See how it feels. It might feel worse than better at first. It might feel like grounding yourself.

But then, remind yourself that you’re the boss of you. And that you’re limiting yourself so that decision fatigue doesn’t get the best of your soul. It’s so you can approach your days rested and not overwhelmed.

You’re only capable of so many decisions in a given day. Save your energy for the ones that really matter.

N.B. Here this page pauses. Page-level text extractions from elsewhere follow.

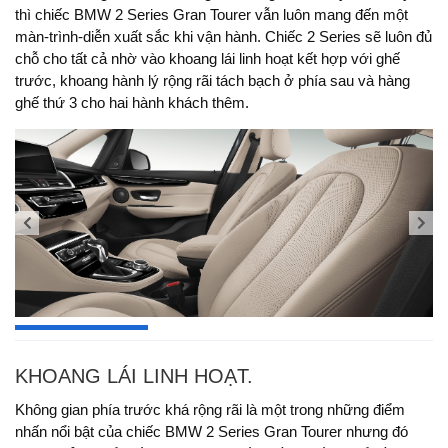
thì chiếc BMW 2 Series Gran Tourer vẫn luôn mang đến một
màn-trình-diễn xuất sắc khi vận hành. Chiếc 2 Series sẽ luôn đủ
chỗ cho tất cả nhờ vào khoang lái linh hoạt kết hợp với ghế
trước, khoang hành lý rộng rãi tách bạch ở phía sau và hàng
ghế thứ 3 cho hai hành khách thêm.
KHOANG LÁI LINH HOẠT.
Không gian phía trước khá rộng rãi là một trong những điểm
nhấn nổi bật của chiếc BMW 2 Series Gran Tourer nhưng đó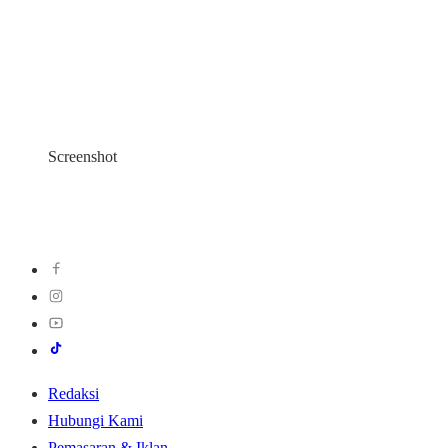
Screenshot
Redaksi
Hubungi Kami
Pemasaran & Iklan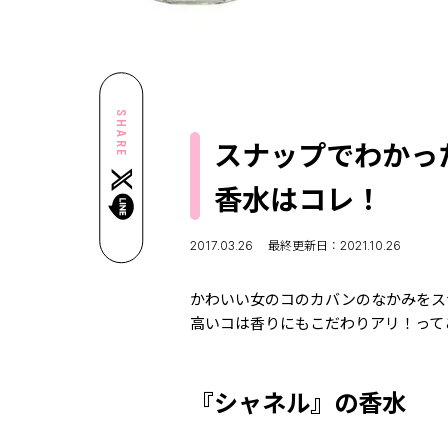
SHARE
スナップでわかっ
香水はコレ！
2017.03.26
最終更新日：2021.10.26
かわいい女のコのカバンのなかみをス
高いコは香りにもこだわりアリ！って
『シャネル』の香水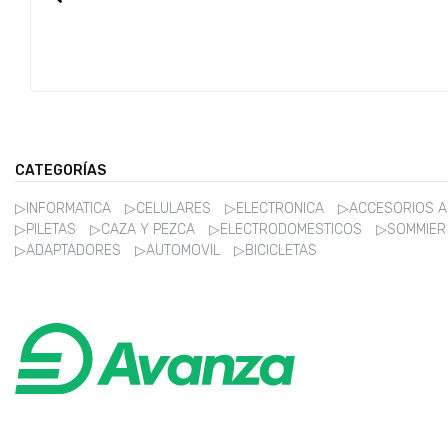
CATEGORÍAS
▷INFORMATICA
▷CELULARES
▷ELECTRONICA
▷ACCESORIOS 
▷PILETAS
▷CAZA Y PEZCA
▷ELECTRODOMESTICOS
▷SOMMIE
▷ADAPTADORES
▷AUTOMOVIL
▷BICICLETAS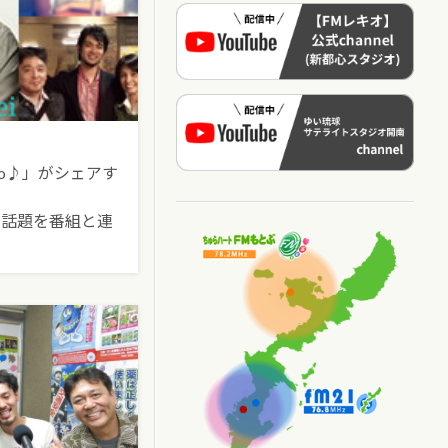
o♪」がシェアす
な話題を番組と連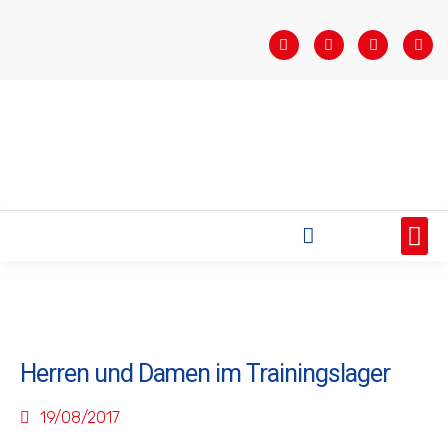
STARTSEITE
SAISONÜBERSICHT
AKTUELLES
VEREIN
BUNDESLIGA
TEAMS
SPONSOREN
Herren und Damen im Trainingslager
19/08/2017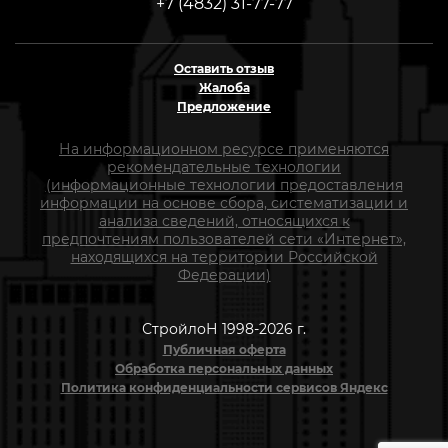
+7 (4832) 31-77-77
Оставить отзыв
Жалоба
Предложение
На информационном ресурсе применяются
рекомендательные технологии
(информационные технологии предоставления
информации на основе сбора, систематизации и
анализа сведений, относящихся к
предпочтениям пользователей сети «Интернет»,
находящихся на территории Российской
Федерации)
СтройлоН 1998-2026 г.
Публичная оферта
Обработка персональных данных
Политика конфиденциальности сервисов Яндекс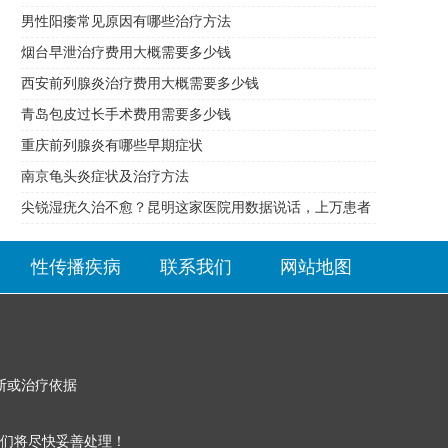
男性阳痿常见原因有哪些治疗方法
烟台早泄治疗费用大概需要多少钱
西安前列腺炎治疗费用大概需要多少钱
青岛包皮过长手术费用需要多少钱
重庆前列腺炎有哪些早期症状
南京龟头炎症状及治疗方法
尖锐湿疣久治不愈？昆明这家医院用数据说话，上万患者
的选择
性传播疾病
联系我们
网站地图
断或治疗依据
们将尽快妥善处理！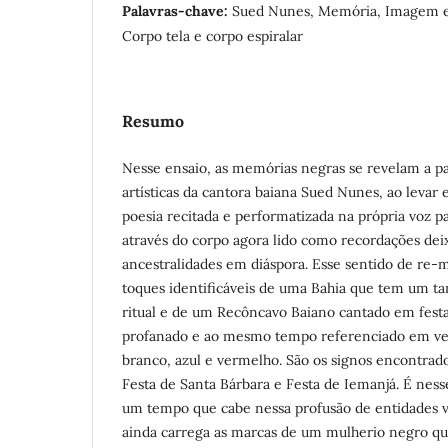
Palavras-chave:
Sued Nunes, Memória, Imagem e
Corpo tela e corpo espiralar
Resumo
Nesse ensaio, as memórias negras se revelam a p
artísticas da cantora baiana Sued Nunes, ao levar
poesia recitada e performatizada na própria voz 
através do corpo agora lido como recordações deix
ancestralidades em diáspora. Esse sentido de re
toques identificáveis de uma Bahia que tem um t
ritual e de um Recôncavo Baiano cantado em festa
profanado e ao mesmo tempo referenciado em ves
branco, azul e vermelho. São os signos encontra
Festa de Santa Bárbara e Festa de Iemanjá. É ness
um tempo que cabe nessa profusão de entidades v
ainda carrega as marcas de um mulherio negro qu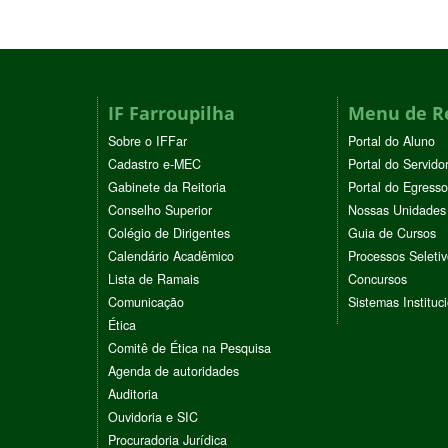
IF Farroupilha
Menu de R
Sobre o IFFar
Portal do Aluno
Cadastro e-MEC
Portal do Servido
Gabinete da Reitoria
Portal do Egresso
Conselho Superior
Nossas Unidades
Colégio de Dirigentes
Guia de Cursos
Calendário Acadêmico
Processos Seleti
Lista de Ramais
Concursos
Comunicação
Sistemas Instituc
Ética
Comitê de Ética na Pesquisa
Agenda de autoridades
Auditoria
Ouvidoria e SIC
Procuradoria Jurídica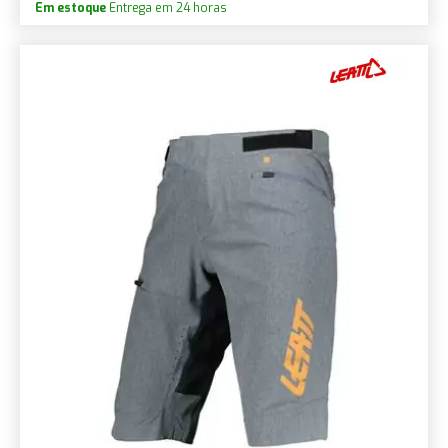
Em estoque
Entrega em 24 horas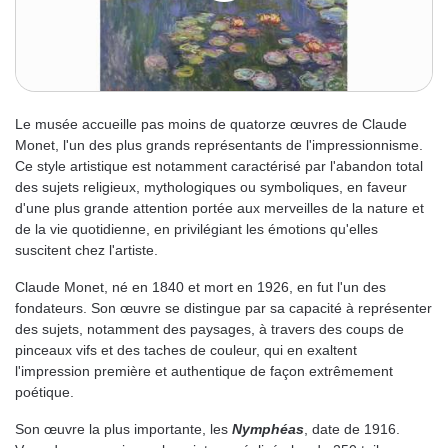
Le musée accueille pas moins de quatorze œuvres de Claude
Monet, l'un des plus grands représentants de l'impressionnisme.
Ce style artistique est notamment caractérisé par l'abandon total
des sujets religieux, mythologiques ou symboliques, en faveur
d'une plus grande attention portée aux merveilles de la nature et
de la vie quotidienne, en privilégiant les émotions qu'elles
suscitent chez l'artiste.
Claude Monet, né en 1840 et mort en 1926, en fut l'un des
fondateurs. Son œuvre se distingue par sa capacité à représenter
des sujets, notamment des paysages, à travers des coups de
pinceaux vifs et des taches de couleur, qui en exaltent
l'impression première et authentique de façon extrêmement
poétique.
Son œuvre la plus importante, les
Nymphéas
, date de 1916.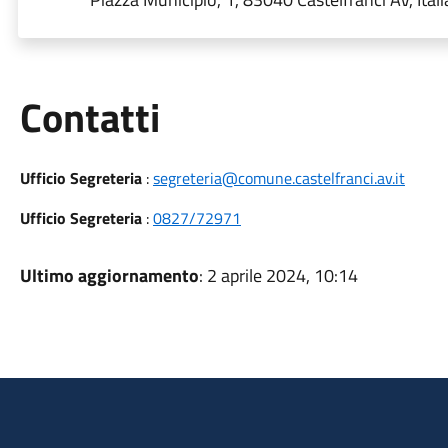
Utili
Contatti
Ufficio Segreteria
:
segreteria@comune.castelfranci.av.it
Ufficio Segreteria
:
0827/72971
Ultimo aggiornamento
: 2 aprile 2024, 10:14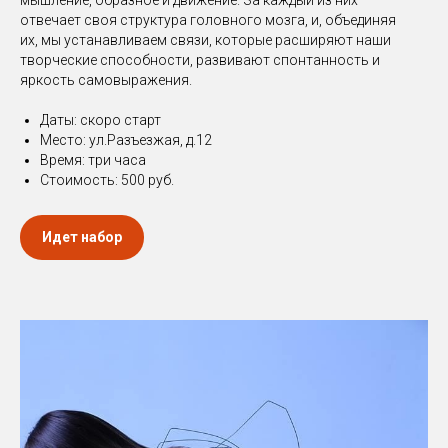
мышление, образное и движение. За каждый из них
отвечает своя структура головного мозга, и, объединяя
их, мы устанавливаем связи, которые расширяют наши
творческие способности, развивают спонтанность и
яркость самовыражения.
Даты: скоро старт
Место: ул.Разъезжая, д.12
Время: три часа
Стоимость: 500 руб.
Идет набор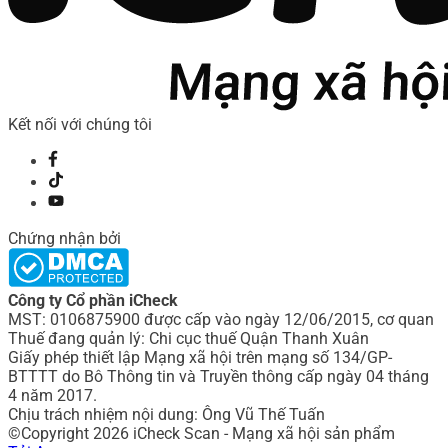
Kết nối với chúng tôi
Chứng nhận bởi
Công ty Cổ phần iCheck
MST: 0106875900 được cấp vào ngày 12/06/2015, cơ quan
Thuế đang quản lý: Chi cục thuế Quận Thanh Xuân
Giấy phép thiết lập Mạng xã hội trên mạng số 134/GP-
BTTTT do Bô Thông tin và Truyền thông cấp ngày 04 tháng
4 năm 2017.
Chịu trách nhiệm nội dung: Ông Vũ Thế Tuấn
©Copyright 2026 iCheck Scan - Mạng xã hội sản phẩm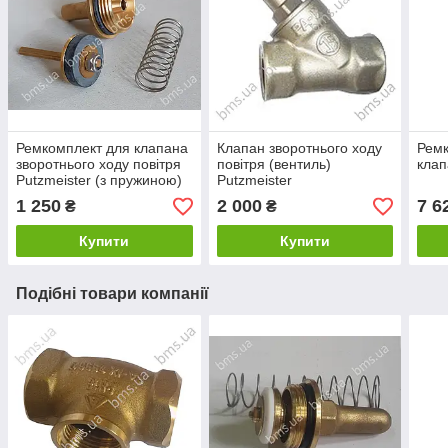
Ремкомплект для клапана
Клапан зворотнього ходу
Ремк
зворотнього ходу повітря
повітря (вентиль)
клап
Putzmeister (з пружиною)
Putzmeister
1 250
2 000
7 6
₴
₴
Купити
Купити
Подібні товари компанії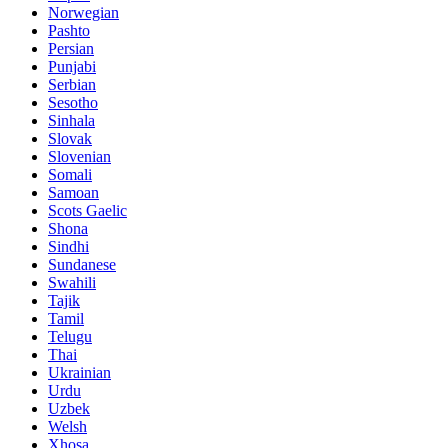
Norwegian
Pashto
Persian
Punjabi
Serbian
Sesotho
Sinhala
Slovak
Slovenian
Somali
Samoan
Scots Gaelic
Shona
Sindhi
Sundanese
Swahili
Tajik
Tamil
Telugu
Thai
Ukrainian
Urdu
Uzbek
Welsh
Xhosa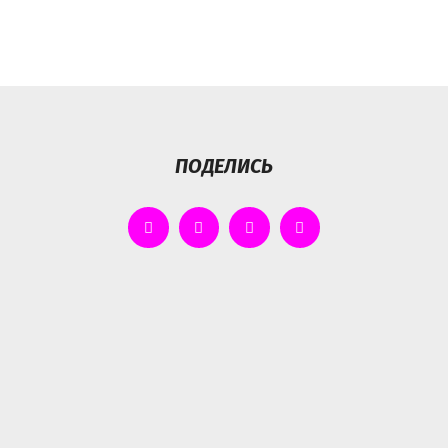
ПОДЕЛИСЬ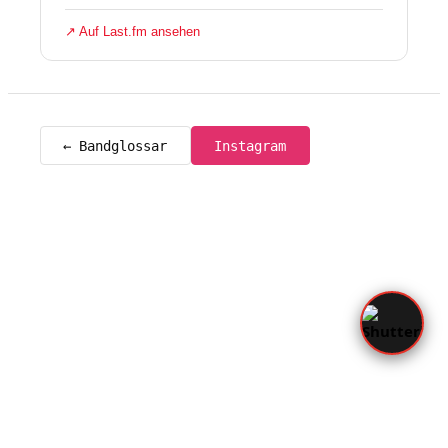
↗ Auf Last.fm ansehen
← Bandglossar
Instagram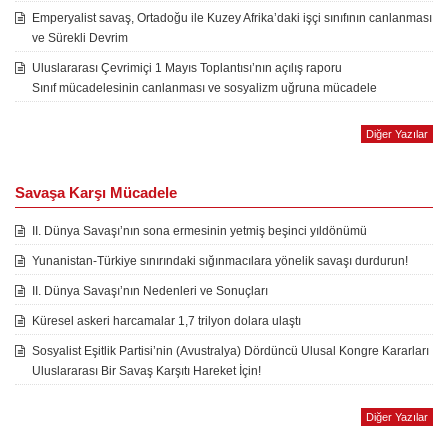
Emperyalist savaş, Ortadoğu ile Kuzey Afrika’daki işçi sınıfının canlanması
ve Sürekli Devrim
Uluslararası Çevrimiçi 1 Mayıs Toplantısı’nın açılış raporu
Sınıf mücadelesinin canlanması ve sosyalizm uğruna mücadele
Diğer Yazılar
Savaşa Karşı Mücadele
II. Dünya Savaşı’nın sona ermesinin yetmiş beşinci yıldönümü
Yunanistan-Türkiye sınırındaki sığınmacılara yönelik savaşı durdurun!
II. Dünya Savaşı’nın Nedenleri ve Sonuçları
Küresel askeri harcamalar 1,7 trilyon dolara ulaştı
Sosyalist Eşitlik Partisi’nin (Avustralya) Dördüncü Ulusal Kongre Kararları
Uluslararası Bir Savaş Karşıtı Hareket İçin!
Diğer Yazılar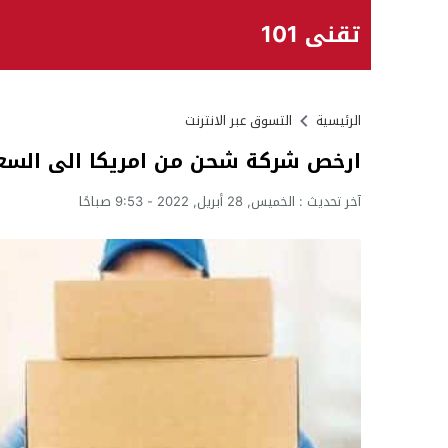
تقني 101
الرئيسية
التسوق عبر الانترنت
ارخص شركة شحن من امريكا الى السع
آخر تحديث :
الخميس, 28 أبريل, 2022 - 9:53 صباحًا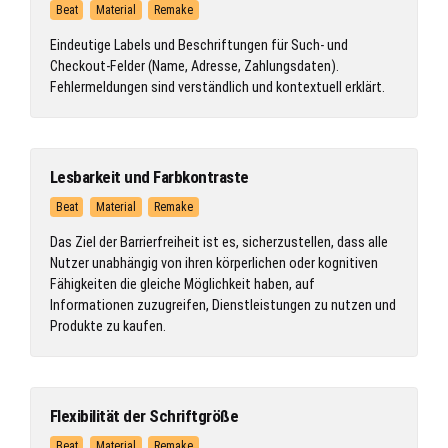
Beat
Material
Remake
Eindeutige Labels und Beschriftungen für Such- und
Checkout-Felder (Name, Adresse, Zahlungsdaten).
Fehlermeldungen sind verständlich und kontextuell erklärt.
Lesbarkeit und Farbkontraste
Beat
Material
Remake
Das Ziel der Barrierfreiheit ist es, sicherzustellen, dass alle
Nutzer unabhängig von ihren körperlichen oder kognitiven
Fähigkeiten die gleiche Möglichkeit haben, auf
Informationen zuzugreifen, Dienstleistungen zu nutzen und
Produkte zu kaufen.
Flexibilität der Schriftgröße
Beat
Material
Remake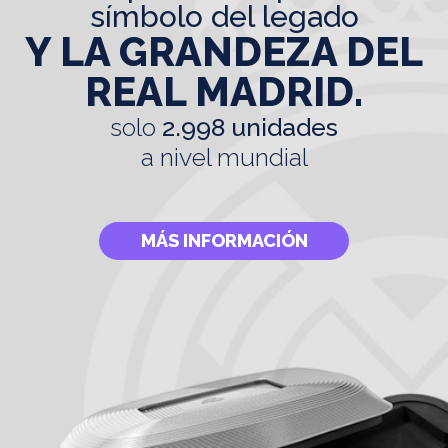
símbolo del legado
Y LA GRANDEZA DEL
REAL MADRID.
solo
2.998 unidades
a nivel mundial
MÁS INFORMACIÓN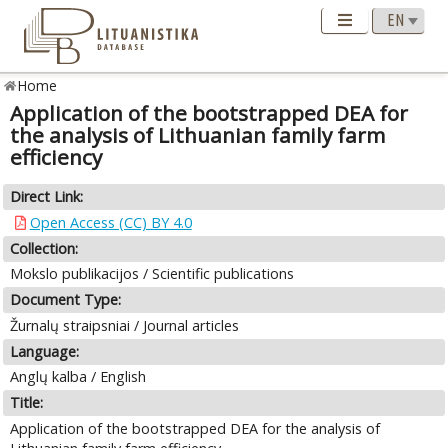
Home
Application of the bootstrapped DEA for
the analysis of Lithuanian family farm
efficiency
Direct Link:
Open Access (CC) BY 4.0
Collection:
Mokslo publikacijos / Scientific publications
Document Type:
Žurnalų straipsniai / Journal articles
Language:
Anglų kalba / English
Title:
Application of the bootstrapped DEA for the analysis of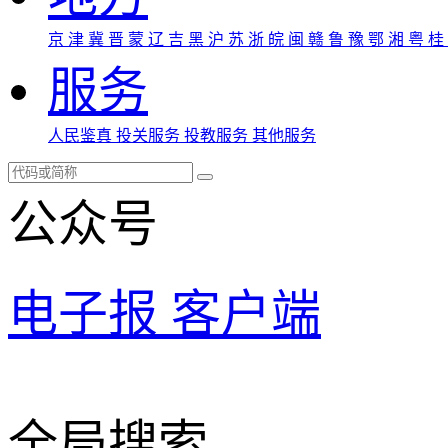
京
津
冀
晋
蒙
辽
吉
黑
沪
苏
浙
皖
闽
赣
鲁
豫
鄂
湘
粤
桂
服务
人民鉴真
投关服务
投教服务
其他服务
公众号
电子报
客户端
全局搜索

p.s. – A few more thoughts on self-imposed limitations.

Reading Time:

2 minutes





  1. Amanda Espinoza

    This post articulates why I love having a sabbath day. We go to church on Saturday evenings and then spend Sundays at home resting. I have to decide ahead of time what we will eat on Sunday and ensure we have those groceries. Your post reminded me that I need to have a day where I don’t have to coordinate plans and events. My Monday morning self is always grateful I rested on Sunday.

  2. caroline

    I suffer from fatigue at times. Sometimes I don’t know where I find the strength to carry on from. But I do! I always make sure that Sunday is family time, but sometimes that can be more stressful than going to work!

  3. Seana Turner

    35,000 decisions? That is a LOT of decisions. I have definitely experienced this fatigue on even simple things like “which shampoo to buy?” or “which ink cartridge?” Less is less… fewer moving parts in your life, fewer choices you have to make.

  4. Bettina

    That’s exactly why I have capsule wardrobe: much easier to know what I’m going to wear everyday. And I enjoy every single piece of it, much more than if I had a whole large cupboard full of clothes.

  5. Becky

    This is how I felt today trying to pick out toilet paper. There are so many kinds..quilted, double roll etc.

  6. Linda Sand

    This is where the concept of “good enough” comes into play for me–I don’t have to pick the perfect toothpaste; just one that’s good enough–which they all are!

  7. M

    Thanks for the post, I agree. I had no idea until we lived for a couple of years in a small town in New Zealand where the selection of everything was very limited compared to the cities we had lived in, in the US. Occasionally it was frustrating when we couldn’t find exactly what we wanted /were used to, but the vast majority of the time it was freeing and efficient. Both my husband and I noticed how good it felt to not be overwhelmed by so many small but time-consuming and energy-sucking choices. We still laugh about how our two choices of cheese at the grocery store were “tasty” and “mild”.

  8. Nina

    Great ideas! We limit the sports a ton and I do feel a lot less frazzled than some of my friends. I think that is the reason!

  9. Alicia Eichmann

    Thanks for putting words to what I’ve been feeling and doing. I know I have decision fatigue. In order to simplify and make positive changes I’ve recently tried a spending freeze, serious decluttering, and restrictions in diet and time commitments.
    As you said I’m adding limits which we need because our bodies aren’t meant for the current bombardment of — everything. So thanks!

  10. Colleen

    The first time I moved back from overseas, as a 20-something, I’d missed having choices in sweet treats and was anxious to stock up on sour patch kids and black licorice. I went to Walmart, where candy towered two feet above me and the full length of the aisle. I was so completely overwhelmed, I walked out without buying a thing.
    Yes, fewer choices overseas highlights the absurd amount of selection we are used to in North America.
    Moving overseas comes with its own myriad decisions. Where do I even put the plates in this kitchen layout? Can I use this thing taking up half my counter as a bread box? (In Korea, it was a super sonic vegetable washer.) 🙂
    Every change in location and season comes with extra decisions, but also the chance to start with a clean slate. That is both refreshing and tiring.

  11. Natalie Meyer

    I came across your 5-year plan post fro 2012 and am really curious to see how it turned out. Did you follow it? Did you achieve more, less, about the same?

  12. Deb

    I’m learning thats why habits are so important. It seems habits are decisions already 50% made, and that is why they are so powerful in shaping our lives.